It all depends on where you live, I suppose, but the bicycle seems to come and go depending on your age. Growing up, the Schwinn Stingray was how I got around. It’s how I got to my buddy’s house, it’s how we got to the drug store to buy Tootsie Rolls and Charlie’s Angels cards. It’s how I got to school. That is when we didn’t walk or when my brother Tommy and I didn’t roll up on a tandem. Then, after all those years of practice and daredevil activity, there was a cycling hiatus. We got around in Chevy vans.
Watching Leo float across a gravel road on his scoot, or plunge down grassy hills, or jump off and push when it’s too steep made me wonder: Will he ditch it all when he’s a teenager? I hope not.
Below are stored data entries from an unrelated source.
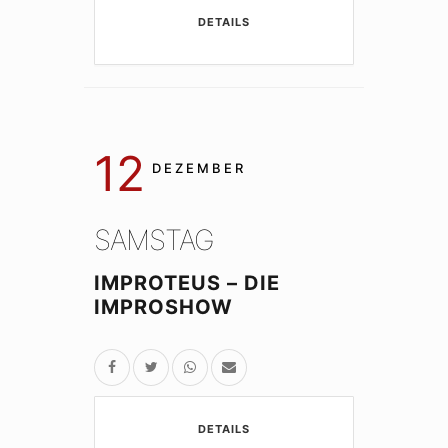
DETAILS
12
DEZEMBER
SAMSTAG
IMPROTEUS – DIE
IMPROSHOW
DETAILS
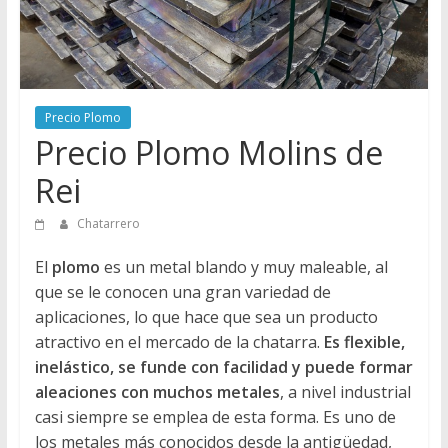
Directorio
de
Chatarreros
para
vender
Precio Plomo
Chatarra
Precio Plomo Molins de
Rei
Chatarrero
El
plomo
es un metal blando y muy maleable, al
que se le conocen una gran variedad de
aplicaciones, lo que hace que sea un producto
atractivo en el mercado de la chatarra.
Es flexible,
inelástico, se funde con facilidad y puede formar
aleaciones con muchos metales
, a nivel industrial
casi siempre se emplea de esta forma. Es uno de
los metales más conocidos desde la antigüedad,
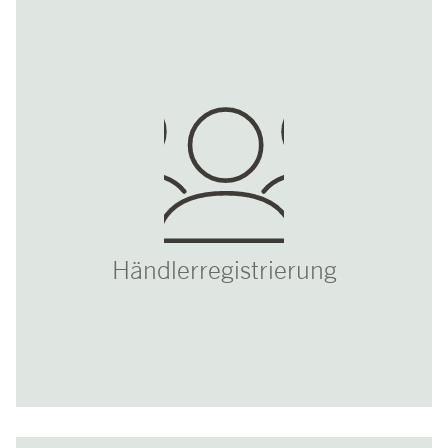
Händlerregistrierung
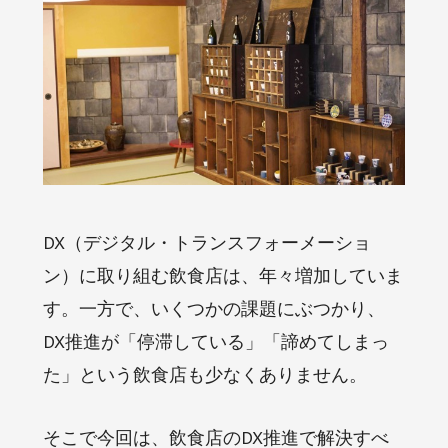
DX（デジタル・トランスフォーメーショ
ン）に取り組む飲食店は、年々増加していま
す。一方で、いくつかの課題にぶつかり、
DX推進が「停滞している」「諦めてしまっ
た」という飲食店も少なくありません。
そこで今回は、飲食店のDX推進で解決すべ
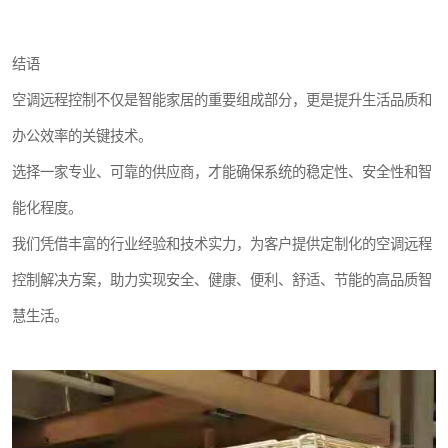
结语
空调远程控制不仅是智能家居的重要组成部分，更是提升生活品质和
办公效率的关键技术。
选择一家专业、可靠的供应商，才能确保系统的稳定性、安全性和智
能化程度。
我们凭借丰富的行业经验和技术实力，为客户提供定制化的空调远程
控制解决方案，助力实现安全、健康、便利、舒适、节能的高品质智
慧生活。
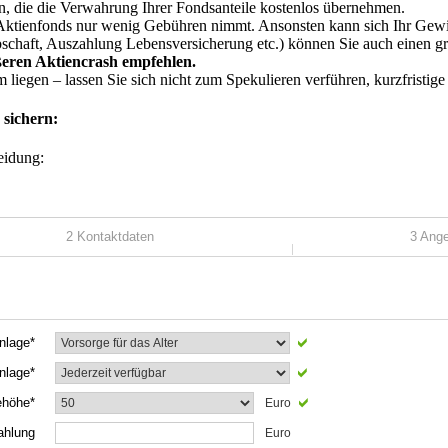
n, die die Verwahrung Ihrer Fondsanteile kostenlos übernehmen.
Aktienfonds nur wenig Gebühren nimmt. Ansonsten kann sich Ihr Gewi
chaft, Auszahlung Lebensversicherung etc.) können Sie auch einen gr
ßeren Aktiencrash empfehlen.
 liegen – lassen Sie sich nicht zum Spekulieren verführen, kurzfristig
 sichern:
eidung:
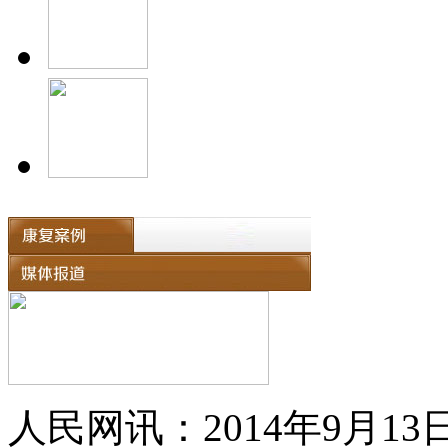
人民网讯：2014年9月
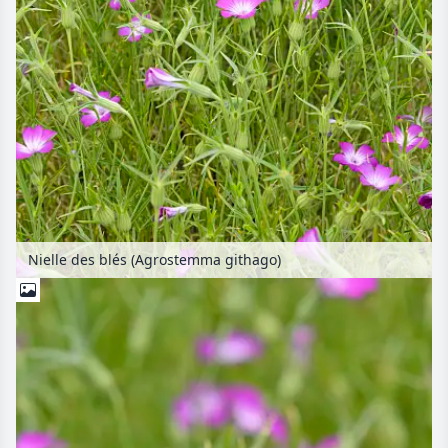
Nielle des blés (Agrostemma githago)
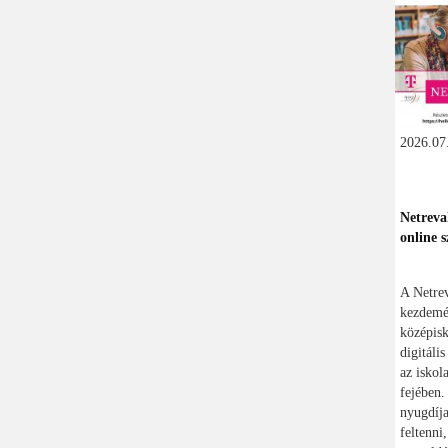
2026.07.
Netreva
online s
A Netre
kezdemén
középisk
digitáli
az iskol
fejében.
nyugdíja
feltenni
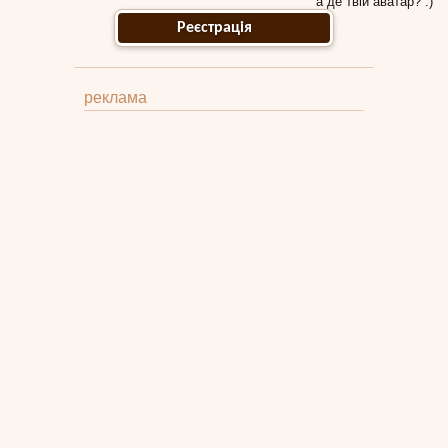
а де твій аватар? :)
Реєстрація
реклама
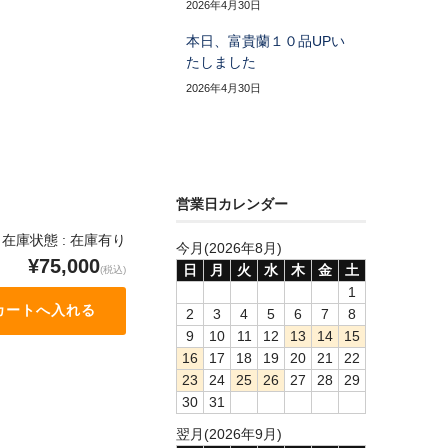
2026年4月30日
本日、富貴蘭１０品UPい
たしました
2026年4月30日
営業日カレンダー
在庫状態 : 在庫有り
今月(2026年8月)
¥75,000
日
月
火
水
木
金
土
(税込)
1
2
3
4
5
6
7
8
9
10
11
12
13
14
15
16
17
18
19
20
21
22
23
24
25
26
27
28
29
30
31
翌月(2026年9月)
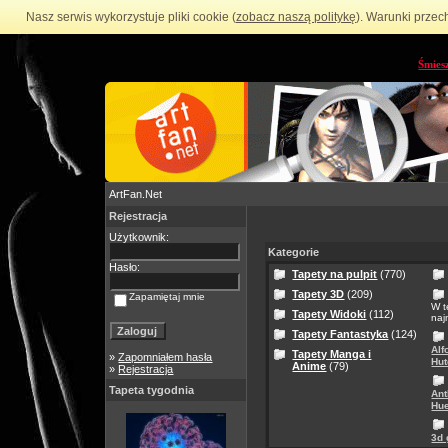
Nasz serwis wykorzystuje pliki cookie (
zobacz naszą politykę
). Warunki przec
Śmies
ArtFan.Net
Rejestracja
Użytkownik:
Kategorie
Hasło:
Tapety na pulpit
(770)
Tapety 3D
(209)
Zapamiętaj mnie
W t
Tapety Widoki
(112)
naj
Tapety Fantastyka
(124)
Alf
Tapety Manga i
»
Zapomniałem hasła
Hut
Anime
(79)
»
Rejestracja
Tapeta tygodnia
Ant
Hue
3d 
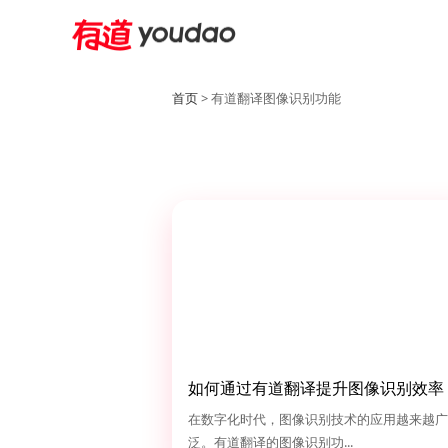
首页
> 有道翻译图像识别功能
如何通过有道翻译提升图像识别效率
在数字化时代，图像识别技术的应用越来越广
泛。有道翻译的图像识别功...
It took me a while to come back around to doing more than an occasional mountain bike ride. A few years ago I bought a new bike and love it again.
Recently, I was racing down a gravel road in Eastern Oregon chatting with my friend Zale, hopping in and out of ruts and over washboard. We left camp on a quick mission to a hot springs, but wound up pedaling fifteen miles so we could see what was on the other side of a certain hill. We found out…it was more mountains and a sunset. And it was at that point I realized how important the bike was to me. I felt like that ten-year-old on the Schwinn again. Freedom, youth, energy.
With Sara commuting to work by bike most days, hundreds of bike riders passing in front of our house daily in the bike lane and with cyclocross races being the Sunday gathering spot for our friends and family, I don’t see it as a passing interest for our kids. I can’t wait to go for a long ride some day with these guys.